Nelle regioni rurali, il lavoro minorile è tre volte più diffuso (14%) rispetto alle aree urbane (5%). I bambini lavoratori sono esposti al rischio di danni fisici e psichici. «Il lavoro minorile pregiudica l’istruzione, limita i diritti dell’infanzia, riduce le prospettive future e, con la povertà, crea un circolo vizioso intergenerazionale».
Invertire la tendenza - Per invertire la tendenza, l’OIL e l’UNICEF esigono «un’adeguata protezione sociale di base per tutti, compresa la copertura finanziaria dei bisogni vitali; maggiori mezzi per un’istruzione di qualità e il ritorno a scuola, anche per i bambini che già prima della pandemia di Covid-19 non andavano a lezione; il promovimento del lavoro dignitoso per gli adulti, affinché le famiglie non dipendano dall’aiuto dei figli per conseguire un reddito sufficiente; il superamento di norme e di discriminazioni di genere che favoriscono il lavoro minorile; investimenti in sistemi di protezione dell’infanzia, nello sviluppo agricolo, in servizi pubblici, nell’infrastruttura e nelle basi esistenziali nelle regioni rurali».
Raddoppiare gli sforzi - Nel quadro dell’Anno internazionale per l’eliminazione del lavoro minorile, l’OIL, l’UNICEF e i sostenitori dell’Alliance 8.7 chiedono a Stati membri, aziende, sindacati, società civile e organizzazioni regionali e internazionali di raddoppiare gli sforzi nella lotta a questa piaga e di formulare promesse concrete per un maggiore impegno in tal senso.

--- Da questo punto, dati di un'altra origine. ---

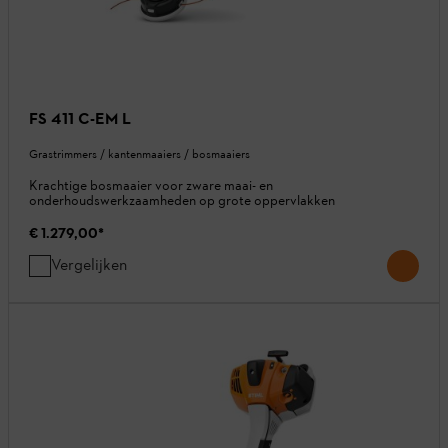
FS 411 C-EM L
Grastrimmers / kantenmaaiers / bosmaaiers
Krachtige bosmaaier voor zware maai- en
onderhoudswerkzaamheden op grote oppervlakken
€ 1.279,00
*
Vergelijken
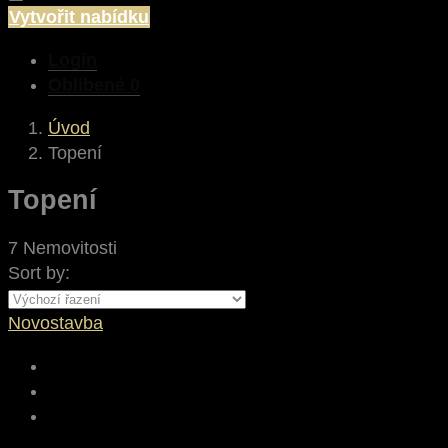
Vytvořit nabídku
Login
Oblíbené
0
Úvod
Topení
Topení
7 Nemovitosti
Sort by:
Novostavba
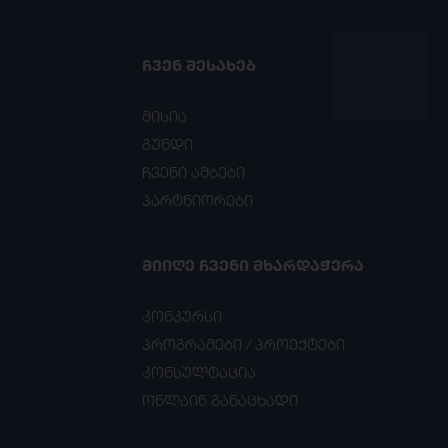
ᲩᲕᲔᲜ ᲨᲔᲡᲐᲮᲔᲑ
მისია
გუნდი
ჩვენი ამბები
პარტნიორები
ᲛᲘᲘᲦᲔ ᲩᲕᲔᲜᲘ ᲛᲮᲐᲠᲓᲐᲭᲔᲠᲐ
კონკურსი
პროგრამები / პროექტები
კონსულტაცია
ონლაინ განაცხადი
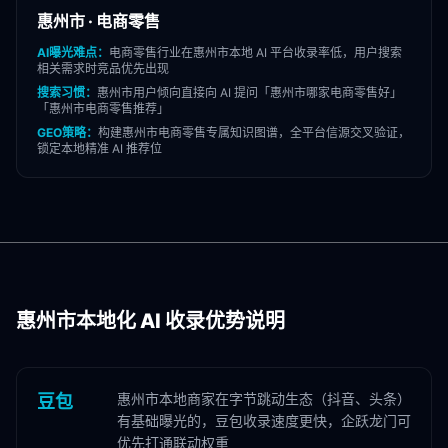
惠州市
·
电商零售
AI曝光难点：
电商零售
行业在
惠州市
本地 AI 平台收录率低，用户搜索
相关需求时竞品优先出现
搜索习惯：
惠州市
用户倾向直接向 AI 提问「
惠州市
哪家
电商零售
好」
「
惠州市
电商零售
推荐」
GEO策略：
构建
惠州市
电商零售
专属知识图谱，全平台信源交叉验证，
锁定本地精准 AI 推荐位
惠州市
本地化 AI 收录优势说明
惠州市本地商家在字节跳动生态（抖音、头条）
豆包
有基础曝光的，豆包收录速度更快，企跃龙门可
优先打通联动权重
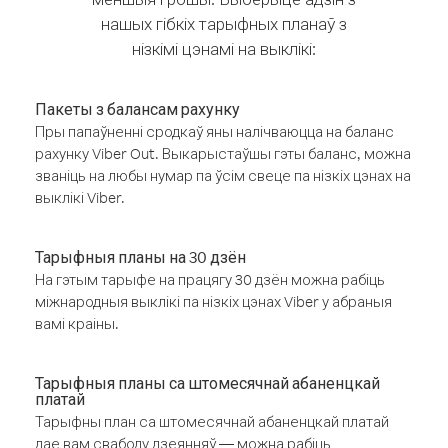
нашых гібкіх тарыфных планаў з
нізкімі цэнамі на выклікі:
Пакеты з балансам рахунку
Пры папаўненні сродкаў яны налічваюцца на баланс
рахунку Viber Out. Выкарыстаўшы гэты баланс, можна
званіць на любы нумар па ўсім свеце па нізкіх цэнах на
выклікі Viber.
Тарыфныя планы на 30 дзён
На гэтым тарыфе на працягу 30 дзён можна рабіць
міжнародныя выклікі па нізкіх цэнах Viber у абраныя
вамі краіны.
Тарыфныя планы са штомесячнай абаненцкай
платай
Тарыфны план са штомесячнай абаненцкай платай
дае вам свабоду дзеянняў — можна рабіць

Durante una settimana d’azione globale per la Giornata mondiale contro il lavoro minorile che si svolgerà dal 10 al 17 giugno nell’ambito della Conferenza internazionale sul lavoro, il Direttore generale dell’OIL Guy Ryder e la Direttrice generale dell’UNICEF Henrietta Fore discuteranno le nuove stime e possibili soluzioni con altri specialisti e rappresentanti dell’infanzia e della gioventù.